Besides regulating the blood serum counts of calcium and phosphorus, Vitamin D3 is also involved in the healthy function of the immune system and inflammatory response.

Supports and maintains healthy bones

Vitamin D3 increases intestinal absorption of calcium and phosphorus needed to  re-mineralize of teeth and bones. Vitamin D3 also helps to prevent weak, fragile bones (osteoporosis), and softening of bones (osteomalacia).


Several studies suggest that low Vitamin D levels increase the risk of fractures in older adults, and Vitamin D supplementation can be  extremely effective in preventing such fractures as well.

Helps improve immunity

Vitamin D has beneficial effects on immunity due to its steroid-like qualities, enhancing both innate and adaptive immunity.


This particularly beneficial in terms of protecting the respiratory system by stimulating the production of cathelicidin, a protein crucial in fighting upper respiratory infections and tuberculosis.

The effects of Vitamin D have been found particularly notable in autoimmune and inflammatory diseases, such as inflammatory bowel disease, rheumatoid arthritis, lupus, multiple sclerosis and Type 1 diabetes mellitus.

Reduces the risk of cardiovascular disease

Vitamin D deficiency is considered as a risk factor for heart attacks, congestive heart failure, peripheral arterial disease and fatal strokes.

The active form of Vitamin D acts as a steroid hormone by binding to the Vitamin D Receptor (VDR), found in many cells including cardiomyocytes, vascular smooth muscle and endothelium.

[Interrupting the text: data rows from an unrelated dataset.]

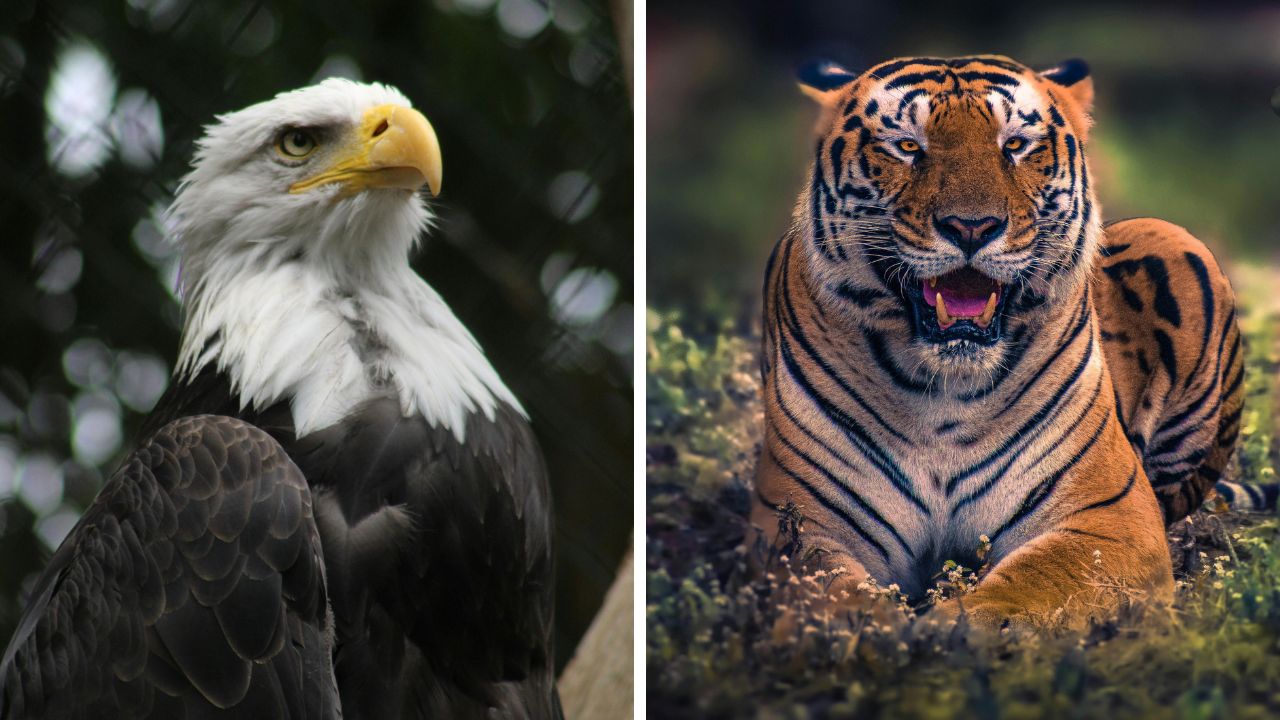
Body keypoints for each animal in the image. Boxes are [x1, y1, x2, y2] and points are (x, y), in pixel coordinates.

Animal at [750, 54, 1246, 627]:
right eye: (907, 146)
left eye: (1015, 145)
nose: (971, 226)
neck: (942, 391)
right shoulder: (799, 522)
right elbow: (831, 597)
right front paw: (879, 632)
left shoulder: (1110, 515)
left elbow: (1034, 585)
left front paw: (951, 629)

Current evidence shows that people who are deficient in Vitamin D are at increased risk of developing cardiovascular disease. 

Vitamin D also improves heart function, reduces arterial stiffness, reduces vascular calcification and arthrosclerosis, thus lowering the risk of developing heart disease.

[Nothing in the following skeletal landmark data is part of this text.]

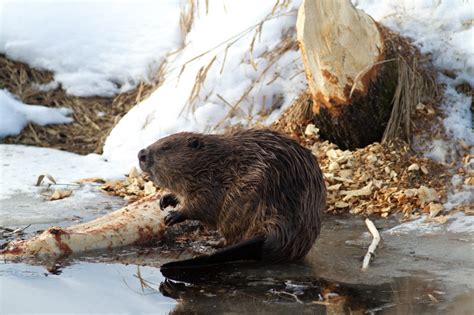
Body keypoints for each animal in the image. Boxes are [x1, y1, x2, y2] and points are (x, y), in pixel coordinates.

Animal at [138, 128, 326, 270]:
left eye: (166, 147)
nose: (141, 153)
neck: (214, 161)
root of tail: (273, 235)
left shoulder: (213, 182)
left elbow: (203, 204)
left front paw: (172, 216)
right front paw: (165, 200)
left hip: (243, 200)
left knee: (232, 236)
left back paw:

Improves mental well being


Research shows that Vitamin D may play a critical role in regulating serotonin levels for those at risk of or experiencing seasonal affective disorder (SAD).

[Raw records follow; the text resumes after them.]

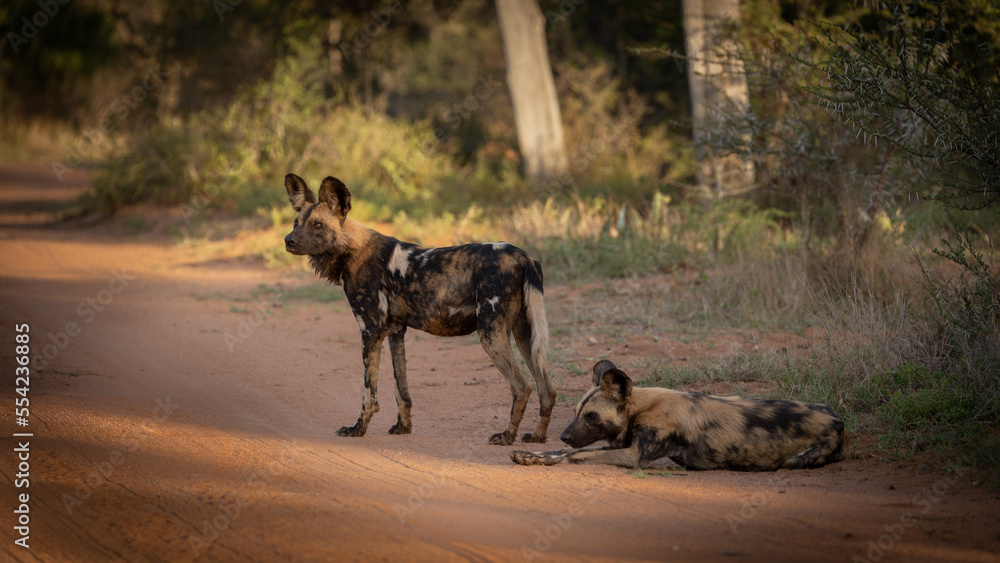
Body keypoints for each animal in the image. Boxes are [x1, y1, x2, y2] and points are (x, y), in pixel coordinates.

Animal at [282, 173, 556, 446]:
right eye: (296, 222)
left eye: (317, 225)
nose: (288, 240)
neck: (352, 249)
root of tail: (519, 254)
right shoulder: (395, 331)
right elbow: (401, 389)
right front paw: (402, 427)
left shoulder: (370, 330)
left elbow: (368, 392)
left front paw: (357, 428)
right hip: (523, 335)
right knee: (547, 389)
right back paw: (538, 436)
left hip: (490, 335)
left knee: (522, 387)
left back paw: (507, 436)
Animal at [512, 362, 848, 472]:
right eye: (577, 413)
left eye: (592, 415)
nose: (564, 434)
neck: (642, 406)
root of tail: (837, 420)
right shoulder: (619, 445)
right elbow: (566, 451)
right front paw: (529, 454)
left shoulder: (633, 456)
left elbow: (576, 455)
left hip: (795, 459)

Supports healthy pregnancy and a healthy child

Vitamin D helps to maintain healthy pregnancy. Many studies have demonstrated that Vitamin D deficiency during pregnancy can result in potentially adverse outcomes for both mother and child.


Studies show that intake of Vitamin D during pregnancy reduces asthma symptoms of children in early childhood.


Maternal Vitamin D deficiency can result in multiple health issues such as problems in bone development of the fetus, increased risk of preeclampsia, increased risk of gestational diabetes mellitus and increases the risk of respiratory tract infections and wheezing disorders in children.

Reduces blood sugar levels and maintains healthy body weight

Vitamin D has been linked to reducing risks of obesity and development of type 2 diabetes, by improving the body's sensitivity to insulin, the hormone responsible for regulating blood sugar levels – and thus reduce the risk of insulin resistance, often the precursor to type 2 diabetes.

Healthy Vitamin D levels  also help in lowering the body’s levels of cortisol, a stress hormone implicated in the storage of visceral fat, which can eventually lead to metabolic syndrome, linked to health problems such as hypertension, diabetes and cardiovasular problems.